Question

An office employs thirty people speaking at least one of the languages Sanskrit, Hindi, or English. Five of them speak Sanskrit, Hindi, English. Nine speak Sanskrit and English. Twenty speak Hindi of which 12 also speak Sanskrit. Eighteen speak English, no one speaks Sanskrit. An employee selected at random is known to speak either Hindi or English, the probability that employee speak only two of three languages is
(a) $\dfrac{14}{15}$
(b) $\dfrac{7}{15}$
(c) $\dfrac{1}{6}$
(d) $\dfrac{5}{6}$

Answer 1

Hint : In order to solve this problem, we need to draw the Venn diagram and find all the values of the Venn diagram. The formulas that we will encounter while solving this are as follows, $n\left( H\cup S\cup E \right)=n\left( S \right)+n\left( H \right)+n\left( E \right)-n\left( H\cap E \right)-n\left( H\cap S \right)-n\left( E\cap S \right)+n\left( H\cap S\cap E \right)$
Where $\cup$ shows the union of two sets and $\cap$ shows the intersection of two events.

**PROBLEM SET**.
(a) Restate the part of the probability problem that opens with the words containing "Hint : In order" and closes with "of two events.", swapping "Venn diagram" for "set diagram".
(b) Shorten the paragraph of the probability problem that begins "Hint : In order to solve this problem", keeping its main facts.
(c) Please carry on with the worked answer to the probability problem from where it stops.
You will not need the items that follow.

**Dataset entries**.
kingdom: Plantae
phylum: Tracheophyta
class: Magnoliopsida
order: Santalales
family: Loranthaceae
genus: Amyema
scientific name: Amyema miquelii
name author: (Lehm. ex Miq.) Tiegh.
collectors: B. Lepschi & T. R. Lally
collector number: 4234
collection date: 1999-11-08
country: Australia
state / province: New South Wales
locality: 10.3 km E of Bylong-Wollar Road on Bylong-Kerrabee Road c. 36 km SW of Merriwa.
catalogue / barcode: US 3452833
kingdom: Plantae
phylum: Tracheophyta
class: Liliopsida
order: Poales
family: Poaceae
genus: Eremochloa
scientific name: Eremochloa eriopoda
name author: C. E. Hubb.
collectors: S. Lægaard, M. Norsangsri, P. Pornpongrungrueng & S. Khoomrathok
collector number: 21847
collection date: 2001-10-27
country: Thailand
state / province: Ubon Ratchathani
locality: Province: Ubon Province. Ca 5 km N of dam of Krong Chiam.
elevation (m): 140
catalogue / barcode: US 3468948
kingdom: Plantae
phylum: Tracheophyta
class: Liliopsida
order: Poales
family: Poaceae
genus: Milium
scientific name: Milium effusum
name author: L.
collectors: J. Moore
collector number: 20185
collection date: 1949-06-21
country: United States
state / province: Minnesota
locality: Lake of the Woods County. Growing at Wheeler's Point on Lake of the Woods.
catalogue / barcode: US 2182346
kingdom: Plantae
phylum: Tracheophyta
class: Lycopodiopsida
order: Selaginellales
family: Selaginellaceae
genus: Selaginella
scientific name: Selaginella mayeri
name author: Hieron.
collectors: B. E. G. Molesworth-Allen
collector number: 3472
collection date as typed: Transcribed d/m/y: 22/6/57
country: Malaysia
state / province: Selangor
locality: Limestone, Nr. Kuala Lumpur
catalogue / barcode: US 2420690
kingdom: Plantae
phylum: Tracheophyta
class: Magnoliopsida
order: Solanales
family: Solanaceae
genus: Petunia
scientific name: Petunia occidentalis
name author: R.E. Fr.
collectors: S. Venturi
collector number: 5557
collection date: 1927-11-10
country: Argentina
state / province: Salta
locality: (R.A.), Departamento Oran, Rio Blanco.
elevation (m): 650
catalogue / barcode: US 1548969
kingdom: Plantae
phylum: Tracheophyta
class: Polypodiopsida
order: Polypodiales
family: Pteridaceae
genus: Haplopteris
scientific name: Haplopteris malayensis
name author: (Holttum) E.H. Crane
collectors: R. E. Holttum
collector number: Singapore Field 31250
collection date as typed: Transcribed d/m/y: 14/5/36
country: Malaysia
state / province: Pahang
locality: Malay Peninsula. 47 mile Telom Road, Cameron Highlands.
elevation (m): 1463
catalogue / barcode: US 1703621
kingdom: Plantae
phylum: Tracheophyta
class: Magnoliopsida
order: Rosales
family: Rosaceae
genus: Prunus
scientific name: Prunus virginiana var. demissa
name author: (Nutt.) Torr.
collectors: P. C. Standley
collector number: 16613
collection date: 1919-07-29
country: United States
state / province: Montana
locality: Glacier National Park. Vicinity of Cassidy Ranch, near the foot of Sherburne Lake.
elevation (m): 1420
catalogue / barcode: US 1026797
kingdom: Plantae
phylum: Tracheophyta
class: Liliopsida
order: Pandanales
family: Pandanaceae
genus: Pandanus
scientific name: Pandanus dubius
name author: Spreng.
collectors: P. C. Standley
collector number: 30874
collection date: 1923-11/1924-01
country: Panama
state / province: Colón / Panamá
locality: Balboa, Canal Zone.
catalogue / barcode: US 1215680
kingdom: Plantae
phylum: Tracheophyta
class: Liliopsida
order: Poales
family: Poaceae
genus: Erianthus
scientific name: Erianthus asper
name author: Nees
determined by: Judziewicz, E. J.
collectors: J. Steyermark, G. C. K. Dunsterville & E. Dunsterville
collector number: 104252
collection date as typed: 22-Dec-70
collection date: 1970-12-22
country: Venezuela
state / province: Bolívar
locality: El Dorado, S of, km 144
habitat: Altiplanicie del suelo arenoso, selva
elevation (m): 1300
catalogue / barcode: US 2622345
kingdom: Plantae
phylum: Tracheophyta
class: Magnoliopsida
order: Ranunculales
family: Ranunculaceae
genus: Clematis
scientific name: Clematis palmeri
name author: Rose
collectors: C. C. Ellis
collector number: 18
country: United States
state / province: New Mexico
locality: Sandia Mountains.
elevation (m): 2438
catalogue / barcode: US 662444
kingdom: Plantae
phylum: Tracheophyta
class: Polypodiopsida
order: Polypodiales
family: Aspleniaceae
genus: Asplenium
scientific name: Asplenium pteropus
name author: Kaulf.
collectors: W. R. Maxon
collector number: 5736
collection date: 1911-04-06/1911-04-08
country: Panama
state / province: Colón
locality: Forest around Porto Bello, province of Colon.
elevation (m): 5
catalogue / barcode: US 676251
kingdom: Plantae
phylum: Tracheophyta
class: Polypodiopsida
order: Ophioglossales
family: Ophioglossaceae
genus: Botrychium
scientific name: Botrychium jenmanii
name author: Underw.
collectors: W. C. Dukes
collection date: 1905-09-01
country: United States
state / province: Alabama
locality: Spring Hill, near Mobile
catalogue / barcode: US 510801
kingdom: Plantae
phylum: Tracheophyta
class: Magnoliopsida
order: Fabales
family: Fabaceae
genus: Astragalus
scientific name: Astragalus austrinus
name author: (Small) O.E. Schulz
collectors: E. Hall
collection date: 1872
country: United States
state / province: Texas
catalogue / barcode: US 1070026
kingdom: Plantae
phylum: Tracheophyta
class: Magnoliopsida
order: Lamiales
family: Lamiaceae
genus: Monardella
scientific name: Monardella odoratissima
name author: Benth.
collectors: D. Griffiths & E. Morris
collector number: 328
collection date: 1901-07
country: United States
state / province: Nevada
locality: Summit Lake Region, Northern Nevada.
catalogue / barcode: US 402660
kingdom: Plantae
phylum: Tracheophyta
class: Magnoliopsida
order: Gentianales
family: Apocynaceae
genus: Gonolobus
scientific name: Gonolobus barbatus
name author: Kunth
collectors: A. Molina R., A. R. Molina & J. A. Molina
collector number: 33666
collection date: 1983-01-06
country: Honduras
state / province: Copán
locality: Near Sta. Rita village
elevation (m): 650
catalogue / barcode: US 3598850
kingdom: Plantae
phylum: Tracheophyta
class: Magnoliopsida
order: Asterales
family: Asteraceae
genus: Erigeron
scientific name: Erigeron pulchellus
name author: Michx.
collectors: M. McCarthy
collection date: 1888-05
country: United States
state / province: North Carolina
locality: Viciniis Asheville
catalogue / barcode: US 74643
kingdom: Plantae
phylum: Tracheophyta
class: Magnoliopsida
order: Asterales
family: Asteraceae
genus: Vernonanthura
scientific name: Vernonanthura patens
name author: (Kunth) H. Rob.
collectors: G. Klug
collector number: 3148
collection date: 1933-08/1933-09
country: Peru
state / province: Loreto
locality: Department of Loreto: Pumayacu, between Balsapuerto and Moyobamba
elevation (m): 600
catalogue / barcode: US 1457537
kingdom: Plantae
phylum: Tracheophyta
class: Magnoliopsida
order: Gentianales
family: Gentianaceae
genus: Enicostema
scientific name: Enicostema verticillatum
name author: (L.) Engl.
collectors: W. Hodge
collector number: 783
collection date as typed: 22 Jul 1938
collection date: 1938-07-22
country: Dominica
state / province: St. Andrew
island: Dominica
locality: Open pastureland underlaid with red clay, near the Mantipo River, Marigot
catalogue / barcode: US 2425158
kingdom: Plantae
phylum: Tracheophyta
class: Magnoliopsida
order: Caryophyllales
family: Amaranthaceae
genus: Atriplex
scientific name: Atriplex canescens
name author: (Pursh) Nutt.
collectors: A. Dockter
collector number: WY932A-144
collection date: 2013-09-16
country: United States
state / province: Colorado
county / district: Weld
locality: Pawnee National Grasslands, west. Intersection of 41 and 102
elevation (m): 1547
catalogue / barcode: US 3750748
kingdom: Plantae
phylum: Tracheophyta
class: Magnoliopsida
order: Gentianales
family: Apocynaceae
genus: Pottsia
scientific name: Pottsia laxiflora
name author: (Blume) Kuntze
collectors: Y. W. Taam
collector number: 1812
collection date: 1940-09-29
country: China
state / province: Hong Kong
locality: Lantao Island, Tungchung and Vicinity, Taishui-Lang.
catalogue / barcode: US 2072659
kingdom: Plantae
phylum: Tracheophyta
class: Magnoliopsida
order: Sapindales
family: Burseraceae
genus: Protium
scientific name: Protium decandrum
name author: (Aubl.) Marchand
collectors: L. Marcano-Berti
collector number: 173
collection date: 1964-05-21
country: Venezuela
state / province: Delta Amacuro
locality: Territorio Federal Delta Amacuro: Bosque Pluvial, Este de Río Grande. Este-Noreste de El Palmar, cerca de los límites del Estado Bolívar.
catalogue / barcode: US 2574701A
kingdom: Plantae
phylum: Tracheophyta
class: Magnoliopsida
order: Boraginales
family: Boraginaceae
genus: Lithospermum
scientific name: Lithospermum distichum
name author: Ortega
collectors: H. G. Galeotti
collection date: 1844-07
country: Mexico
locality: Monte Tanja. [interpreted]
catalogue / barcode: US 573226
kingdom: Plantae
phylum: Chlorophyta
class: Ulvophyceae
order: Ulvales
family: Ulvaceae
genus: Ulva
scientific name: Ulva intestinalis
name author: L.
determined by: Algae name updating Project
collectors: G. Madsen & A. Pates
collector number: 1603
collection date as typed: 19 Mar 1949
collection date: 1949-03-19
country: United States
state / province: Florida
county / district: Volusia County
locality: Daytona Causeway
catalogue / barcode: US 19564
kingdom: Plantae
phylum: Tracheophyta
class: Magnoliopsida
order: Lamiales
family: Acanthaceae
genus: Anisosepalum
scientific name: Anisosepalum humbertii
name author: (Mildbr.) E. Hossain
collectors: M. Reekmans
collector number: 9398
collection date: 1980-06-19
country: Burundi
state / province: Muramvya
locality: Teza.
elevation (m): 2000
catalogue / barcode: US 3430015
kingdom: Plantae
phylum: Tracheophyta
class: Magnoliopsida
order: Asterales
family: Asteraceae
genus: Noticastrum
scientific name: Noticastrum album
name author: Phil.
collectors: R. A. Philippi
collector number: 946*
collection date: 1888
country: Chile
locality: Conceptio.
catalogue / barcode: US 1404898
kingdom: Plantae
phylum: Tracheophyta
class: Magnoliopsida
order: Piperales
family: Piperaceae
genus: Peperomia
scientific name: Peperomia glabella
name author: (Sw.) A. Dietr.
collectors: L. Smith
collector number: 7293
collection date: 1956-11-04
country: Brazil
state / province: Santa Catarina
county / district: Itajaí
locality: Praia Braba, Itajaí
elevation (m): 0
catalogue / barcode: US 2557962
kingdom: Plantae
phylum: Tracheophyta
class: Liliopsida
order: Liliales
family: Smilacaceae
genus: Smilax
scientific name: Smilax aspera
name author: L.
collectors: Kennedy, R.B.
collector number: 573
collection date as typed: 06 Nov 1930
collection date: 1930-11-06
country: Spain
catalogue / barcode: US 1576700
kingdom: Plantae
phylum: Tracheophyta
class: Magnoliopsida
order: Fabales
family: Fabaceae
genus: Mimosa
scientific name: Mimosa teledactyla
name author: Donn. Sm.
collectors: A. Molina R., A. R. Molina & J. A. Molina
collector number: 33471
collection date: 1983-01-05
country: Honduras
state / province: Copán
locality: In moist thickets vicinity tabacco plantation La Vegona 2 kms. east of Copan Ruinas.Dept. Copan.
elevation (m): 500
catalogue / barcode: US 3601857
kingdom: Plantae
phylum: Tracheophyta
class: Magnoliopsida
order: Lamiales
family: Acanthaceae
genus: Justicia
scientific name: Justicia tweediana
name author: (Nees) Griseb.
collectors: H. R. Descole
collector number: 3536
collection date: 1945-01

**RESPONSES IN ORDER**.
(a)
Hint : In order to solve this problem, we need to draw the set diagram and find all the values of the set diagram. The formulas that we will encounter while solving this are as follows, $n\left( H\cup S\cup E \right)=n\left( S \right)+n\left( H \right)+n\left( E \right)-n\left( H\cap E \right)-n\left( H\cap S \right)-n\left( E\cap S \right)+n\left( H\cap S\cap E \right)$
Where $\cup$ shows the union of two sets and $\cap$ shows the intersection of two events.

(b) Draw the Venn diagram, find all its values, and use this formula: $n\left( H\cup S\cup E \right)=n\left( S \right)+n\left( H \right)+n\left( E \right)-n\left( H\cap E \right)-n\left( H\cap S \right)-n\left( E\cap S \right)+n\left( H\cap S\cap E \right)$

(c)
Complete step-by-step answer :
We can solve this problem using the Venn diagram.
Let the event of speaking English be E.
Let the event of speaking Sanskrit be S.
Let the event of speaking Hindi be H.
Hence, the number of people speaking English are $n\left( E \right)$ .
The number of people speaking Sanskrit are $n\left( S \right)$ .
The number of people speaking Hindi are $n\left( H \right)$ .
We can show this in the venn diagram as follows,

According to the condition, we are given that the five people speak Sanskrit, Hindi and English so the region of intersection of all three circles is 5.
It can be represented as $n\left( S\cap H\cap E \right)=5$ .
9 people speak Sanskrit and English.
Therefore, $n\left( S\cap E \right)=9$ .
20 people speak Hindi and 12 speak Hindi and Sanskrit.
$\begin{aligned} & n\left( H \right)=20 \\\ & n\left( H\cap S \right)=12 \\\ \end{aligned}$
18 people speak English.
$n\left( E \right)=18$
Zero people only speak Sanskrit.
Therefore, we can say that $n\left( S \right)$ consists of people who also speak Hindi, English or both.
Therefore, we can write the equation
$n\left( S \right)=n\left( S\cap E \right)+n\left( S\cap H \right)-n\left( S\cap E\cap H \right)$
Substituting we get,
$n\left( S \right)=9+12-5=16$
We need to find the value of $n\left( H\cap E \right)$ .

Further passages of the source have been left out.